Part of the HEALing (Helping End Addiction Long-term) Communities study, it was awarded against the backdrop of more than 47,000 opioid-overdose deaths across the country in 2017. Kentucky represents one of only four study sites across the nation selected for this groundbreaking work.

The award represents the largest grant in our institution’s history. But more important than the numbers or dollars are the lives affected by this grant.

The question we are posing is this: Is it possible for this University – working in partnership with the state and communities – to stem the tide of an epidemic, an epidemic costing thousands of lives, ravaging communities and reducing life expectancy?

We believe it is possible.

Perhaps the other great challenge confronting our Commonwealth is the need to develop a highly skilled and competitive workforce, the kind of workforce needed to recruit and retain jobs in a technologically advanced and diverse 21st century economy.

Our state has as a goal to reach 60 percent college degree attainment by 2030. The fact is that at least some education beyond high school is essential for a good-paying, sustainable job – whether that’s technical training or community college or a graduate program in computer science.

And that’s why the state’s flagship institution – Kentucky’s university – has to ensure that the doors of opportunity are open wider for Kentuckians.

We are stepping up to meet the challenge. Consider our initiative to reduce unmet financial need—the UK LEADS program—which has garnered national attention for its innovative use of data analytics to enhance student success and expand access to higher education.

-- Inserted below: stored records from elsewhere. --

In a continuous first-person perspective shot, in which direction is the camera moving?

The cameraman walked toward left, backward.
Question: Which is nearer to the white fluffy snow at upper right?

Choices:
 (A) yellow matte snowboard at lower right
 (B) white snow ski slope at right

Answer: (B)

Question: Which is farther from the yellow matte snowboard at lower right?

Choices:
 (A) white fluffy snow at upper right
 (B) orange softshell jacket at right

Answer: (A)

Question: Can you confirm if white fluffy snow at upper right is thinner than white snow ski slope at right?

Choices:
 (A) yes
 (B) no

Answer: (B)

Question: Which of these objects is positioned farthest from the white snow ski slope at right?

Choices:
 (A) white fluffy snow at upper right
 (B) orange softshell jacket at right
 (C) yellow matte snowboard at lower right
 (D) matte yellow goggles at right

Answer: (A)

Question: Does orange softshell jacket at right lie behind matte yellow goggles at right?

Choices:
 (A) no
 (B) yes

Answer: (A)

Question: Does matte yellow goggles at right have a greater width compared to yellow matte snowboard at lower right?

According to our analysis, if we reduce unmet financial need to $5,000, the rate at which students return to the University increases by at least 15 percentage points.

That’s unacceptable to us. Equipped with these data, we began targeting aid to students for whom unmet financial need was the largest barrier to success. And the data suggest that UK LEADS is working, as this year we saw retention and graduation rates at record highs—translating to more students crossing the Commencement stage to lead lives of meaning and purpose.

In the last 10 years, we’ve tripled the amount of financial aid that doesn’t have to be repaid to make college more affordable. Nearly 90 percent of Kentucky students received that aid last year. In fact, among those Kentucky students with the most need – coming from the lowest income quartile, for which the median household income is less than $20,000 annually – the average cost for tuition and fees has dropped below zero.

We’re expanding our online education programs to further provide access to programs that prepare students for work in fields like distilled spirits that are dramatically growing. We are reaching back out to students with some college credit who are close to receiving their degrees – through an initiative called Project Graduate –and working with them to finish their studies. In fact, this May, 100 undergraduate students with Project Graduate received their diplomas.

It’s another way we are boldly pursuing what is possible. After all, pursuing lofty goals—dreaming big dreams—has been our promise to our Commonwealth for more than 150 years. It is the idea that a university can change the trajectory of a state and beyond for the better. It is the idea that we must always push ourselves to do more, to be more, for Kentucky.

It’s the idea in higher education – and at Kentucky’s university – that we can and we must extend the boundaries of what is possible.